Until 2005, we used various computers to store our data and to carry out our experiments. In 2005, we began some work to specify and set-up dedicated equipment to experiment on very large collections of data. During 2006 and 2007, we specified, bought and installed our first complete platform. It is organized around a very large storage capacity (up to 70TB), and contains 4 acquisition devices (for Digital Terrestrial TV), 3 video servers, and 15 computing servers partially included in the local cluster architecture. In 2008, we acquire a new server with 96 GB of memory which enable to improve the speed of building index or language model. A memory upgrade was also done on servers.

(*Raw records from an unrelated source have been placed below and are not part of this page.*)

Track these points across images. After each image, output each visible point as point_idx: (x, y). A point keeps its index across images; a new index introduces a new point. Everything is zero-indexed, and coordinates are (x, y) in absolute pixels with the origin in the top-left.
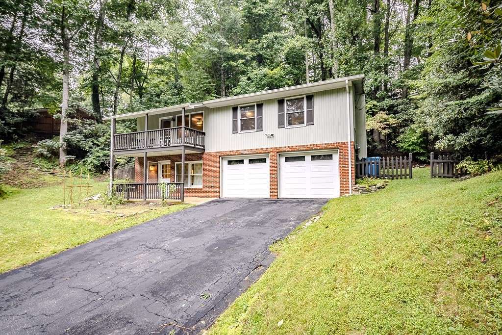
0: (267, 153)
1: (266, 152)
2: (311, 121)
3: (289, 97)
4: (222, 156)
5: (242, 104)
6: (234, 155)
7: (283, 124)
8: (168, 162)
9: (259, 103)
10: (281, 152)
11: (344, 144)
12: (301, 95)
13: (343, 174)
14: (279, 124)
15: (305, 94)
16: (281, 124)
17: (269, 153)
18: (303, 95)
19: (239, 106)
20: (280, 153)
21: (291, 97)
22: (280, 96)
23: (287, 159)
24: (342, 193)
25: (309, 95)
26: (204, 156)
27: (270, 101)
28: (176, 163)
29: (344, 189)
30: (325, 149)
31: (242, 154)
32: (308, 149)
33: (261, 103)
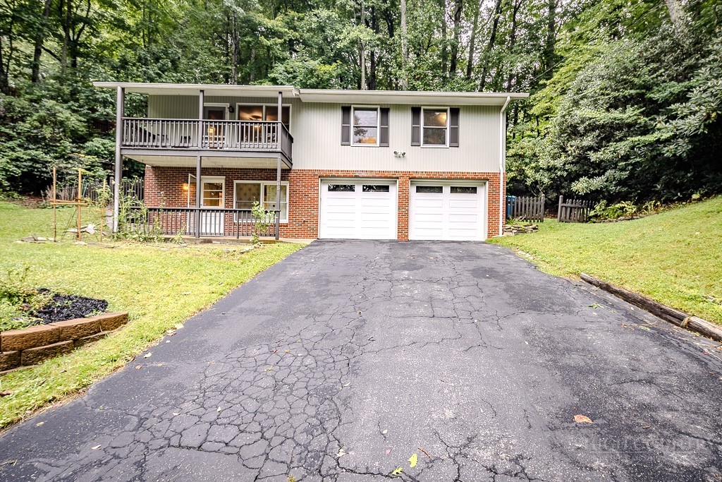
0: (395, 178)
1: (394, 176)
2: (455, 141)
3: (427, 105)
4: (324, 177)
5: (356, 104)
6: (344, 177)
7: (419, 141)
8: (220, 180)
9: (383, 107)
10: (415, 178)
11: (496, 175)
12: (444, 106)
13: (492, 212)
14: (413, 141)
15: (449, 106)
16: (415, 141)
17: (398, 178)
18: (447, 106)
19: (352, 106)
20: (413, 179)
21: (430, 105)
22: (416, 103)
23: (419, 189)
24: (490, 235)
25: (454, 107)
26: (292, 175)
27: (400, 107)
28: (235, 182)
29: (492, 230)
30: (473, 179)
31: (356, 177)
32: (451, 177)
33: (386, 107)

A dedicated website has been developed in 2009 to provide a user support. It contains useful informations such as references of available and ready to use software on the cluster, list of corpus stored on the platform, pages for monitoring disk space consumption and cluster loading, tutorials for best practises and cookbooks for treatments of large datasets.
The platform will be completed with dedicated software to manage all the metadata associated with the data.
In 2008, we build up a corpus of multimedia data. It consists in a continuous recording (6 months) of two TV channels and three radios. It also includes web pages related to these contents captured on broadcaster's website. This corpus is to be used for different studies like the treatment of news along the time and to provide sub-corpus like TV news within the Quaero project (see below). The manual annotation of all the TV programs is under progress.
This platform is funded by a joint effort of INRIA, INSA Rennes and University of Rennes 1.